The human smile may reveal more about a person than initially meets the eye, psychology professor Marianne LaFrance claims.
Her new book, “Lip Service: Smiles in Life, Death, Trust, Lies, Work, Memory, Sex and Politics,” published August 8, explores the place of smiling in social interactions. LaFrance, who has co-authored two previous books, is a social psychologist whose research focuses on non-verbal communication, particularly facial expressions, and their relation to gender. The News sat down to talk with her Tuesday about her work on smiles.
Q Why study smiles?
A Smiling seems on the surface to be so straightforward, so uncomplicated, that most people tend to underestimate it in terms of its impact and the role it plays. If you show people a picture or a short video of someone smiling, the usual response is, “So…? The person is smiling, they’re probably happy, end of story.” But in fact that’s just the beginning of the story.
The smile may be the most underestimated social expression that we as humans have. It is used in many social situations, it serves many social functions, and it often has little to do with what might be considered positive, happy, amused, contented feelings, and has a lot more to do with keeping the social machine operating relatively smoothly.
Q You’ve studied the relationship between gender and facial expression. What are the differences between men and women when it comes to smiles?
A The general finding is that girls and women tend to smile more frequently than boys and men. What turns out to be more complicated is the question of why that is the case. There is some indication that females are more socially attuned and responsive than males, and part of being responsive is smiling. Another reason has to do with expectations for femininity. Females are supposed to smile more than men — it’s not just that they do, but there is a prescriptive stereotype that they should.

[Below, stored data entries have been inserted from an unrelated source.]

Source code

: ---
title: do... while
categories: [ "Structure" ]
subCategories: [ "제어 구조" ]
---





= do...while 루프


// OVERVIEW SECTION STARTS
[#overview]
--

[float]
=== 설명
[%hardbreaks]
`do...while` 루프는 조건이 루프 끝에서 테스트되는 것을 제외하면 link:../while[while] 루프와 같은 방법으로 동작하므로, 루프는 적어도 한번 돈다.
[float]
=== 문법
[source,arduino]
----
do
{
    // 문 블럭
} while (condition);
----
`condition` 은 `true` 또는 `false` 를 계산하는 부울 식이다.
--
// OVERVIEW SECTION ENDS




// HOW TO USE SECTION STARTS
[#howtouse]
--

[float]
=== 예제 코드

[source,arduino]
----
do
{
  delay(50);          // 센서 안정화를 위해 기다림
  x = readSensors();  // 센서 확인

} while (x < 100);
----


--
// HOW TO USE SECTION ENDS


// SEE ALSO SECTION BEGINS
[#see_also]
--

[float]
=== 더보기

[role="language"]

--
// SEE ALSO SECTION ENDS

Another big reason is that many of the social roles and occupations that women have are service occupations and roles. Women are often in those jobs in which part of the service is to smile. Another explanation is that it may have something to do with being, more often than not, in a position with low power. The theory here is that smiling often connotes a submissive or deferential position. Though there have been changes, it is still the case that women in general have less power than men.

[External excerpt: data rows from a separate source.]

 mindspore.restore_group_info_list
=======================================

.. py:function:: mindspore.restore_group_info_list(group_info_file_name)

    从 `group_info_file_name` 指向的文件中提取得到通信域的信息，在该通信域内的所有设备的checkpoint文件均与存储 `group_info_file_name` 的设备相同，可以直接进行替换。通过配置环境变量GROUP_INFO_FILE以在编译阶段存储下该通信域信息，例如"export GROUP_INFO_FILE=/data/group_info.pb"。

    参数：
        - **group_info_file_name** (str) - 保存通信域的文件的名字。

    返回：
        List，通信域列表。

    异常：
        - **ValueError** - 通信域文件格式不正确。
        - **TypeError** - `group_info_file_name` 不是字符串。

Q How good are people at telling the difference between a real and a “fake” smile?
A Even little kids are relatively good at it if you ask them to take a look at a photograph and go with their hunch. But in most social situations we’re not paying close attention. If we were paying attention we might be able to detect a “fake” smile or a deliberate smile, as we prefer to call it, but most social relationships depend on treading lightly. Everybody agrees to let things go.

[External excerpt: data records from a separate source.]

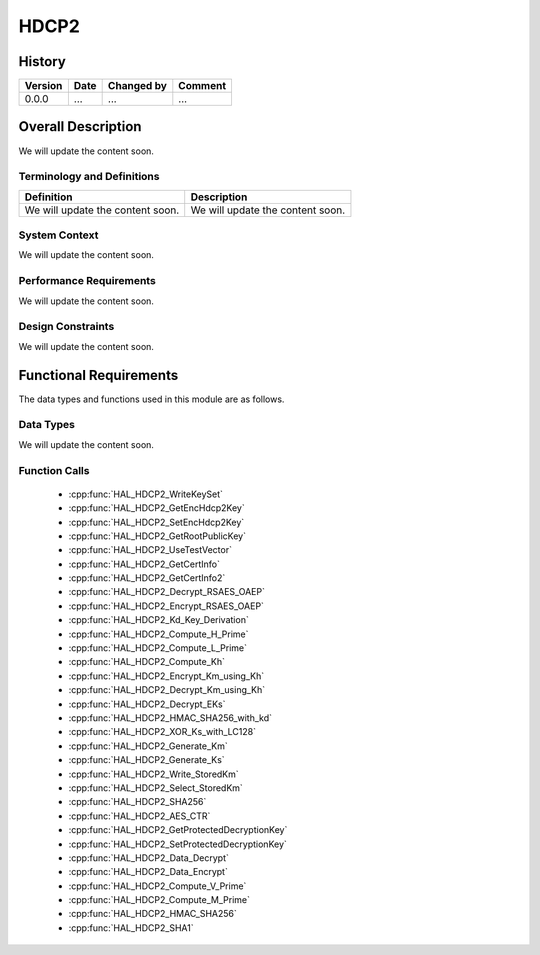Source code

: HDCP2
==========

History
-------

======= ========== ============== =======
Version Date       Changed by     Comment
======= ========== ============== =======
0.0.0   ...        ...            ...
======= ========== ============== =======

Overall Description
--------------------

We will update the content soon.

Terminology and Definitions
^^^^^^^^^^^^^^^^^^^^^^^^^^^^

================================= ======================================
Definition                        Description
================================= ======================================
We will update the content soon.  We will update the content soon.
================================= ======================================

System Context
^^^^^^^^^^^^^^

We will update the content soon.

Performance Requirements
^^^^^^^^^^^^^^^^^^^^^^^^^

We will update the content soon.

Design Constraints
^^^^^^^^^^^^^^^^^^^

We will update the content soon.

Functional Requirements
-----------------------

The data types and functions used in this module are as follows.

Data Types
^^^^^^^^^^^^
We will update the content soon.

Function Calls
^^^^^^^^^^^^^^^

  * :cpp:func:`HAL_HDCP2_WriteKeySet`
  * :cpp:func:`HAL_HDCP2_GetEncHdcp2Key`
  * :cpp:func:`HAL_HDCP2_SetEncHdcp2Key`
  * :cpp:func:`HAL_HDCP2_GetRootPublicKey`
  * :cpp:func:`HAL_HDCP2_UseTestVector`
  * :cpp:func:`HAL_HDCP2_GetCertInfo`
  * :cpp:func:`HAL_HDCP2_GetCertInfo2`
  * :cpp:func:`HAL_HDCP2_Decrypt_RSAES_OAEP`
  * :cpp:func:`HAL_HDCP2_Encrypt_RSAES_OAEP`
  * :cpp:func:`HAL_HDCP2_Kd_Key_Derivation`
  * :cpp:func:`HAL_HDCP2_Compute_H_Prime`
  * :cpp:func:`HAL_HDCP2_Compute_L_Prime`
  * :cpp:func:`HAL_HDCP2_Compute_Kh`
  * :cpp:func:`HAL_HDCP2_Encrypt_Km_using_Kh`
  * :cpp:func:`HAL_HDCP2_Decrypt_Km_using_Kh`
  * :cpp:func:`HAL_HDCP2_Decrypt_EKs`
  * :cpp:func:`HAL_HDCP2_HMAC_SHA256_with_kd`
  * :cpp:func:`HAL_HDCP2_XOR_Ks_with_LC128`
  * :cpp:func:`HAL_HDCP2_Generate_Km`
  * :cpp:func:`HAL_HDCP2_Generate_Ks`
  * :cpp:func:`HAL_HDCP2_Write_StoredKm`
  * :cpp:func:`HAL_HDCP2_Select_StoredKm`
  * :cpp:func:`HAL_HDCP2_SHA256`
  * :cpp:func:`HAL_HDCP2_AES_CTR`
  * :cpp:func:`HAL_HDCP2_GetProtectedDecryptionKey`
  * :cpp:func:`HAL_HDCP2_SetProtectedDecryptionKey`
  * :cpp:func:`HAL_HDCP2_Data_Decrypt`
  * :cpp:func:`HAL_HDCP2_Data_Encrypt`
  * :cpp:func:`HAL_HDCP2_Compute_V_Prime`
  * :cpp:func:`HAL_HDCP2_Compute_M_Prime`
  * :cpp:func:`HAL_HDCP2_HMAC_SHA256`
  * :cpp:func:`HAL_HDCP2_SHA1`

A second aspect to “faking” is that deliberate smiles are as natural as spontaneous smiles. That is, we are socialized how to smile — to get us through tough situations, to convey a greeting, to reduce conflict when the tension is high. Though some smiles could be considered fake in that they are deliberately adopted, they are socially genuine, because they’re there to smooth relationships.
Q In your book you argue that smiling isn’t just helpful to smooth over social interactions; it’s actually crucial for babies to survive and develop social skills. Can you talk about why?
A Well, the first social smiles that babies show have nothing to do with positive feelings. They have to do with an evolutionarily designed mechanism to secure attachment from unsuspecting adults, who get taken in and fall in love with the baby and vow eternal commitment to the baby. Babies are born ready to smile, and the smile then gets molded and transformed over the first few months and years into something that is culturally and socially recognizable and appropriate. And kids who don’t develop that often tend to be kids who have problematic social relationships. Smiling clearly plays a part in communicating that one is a normal, decent human being who can be trusted.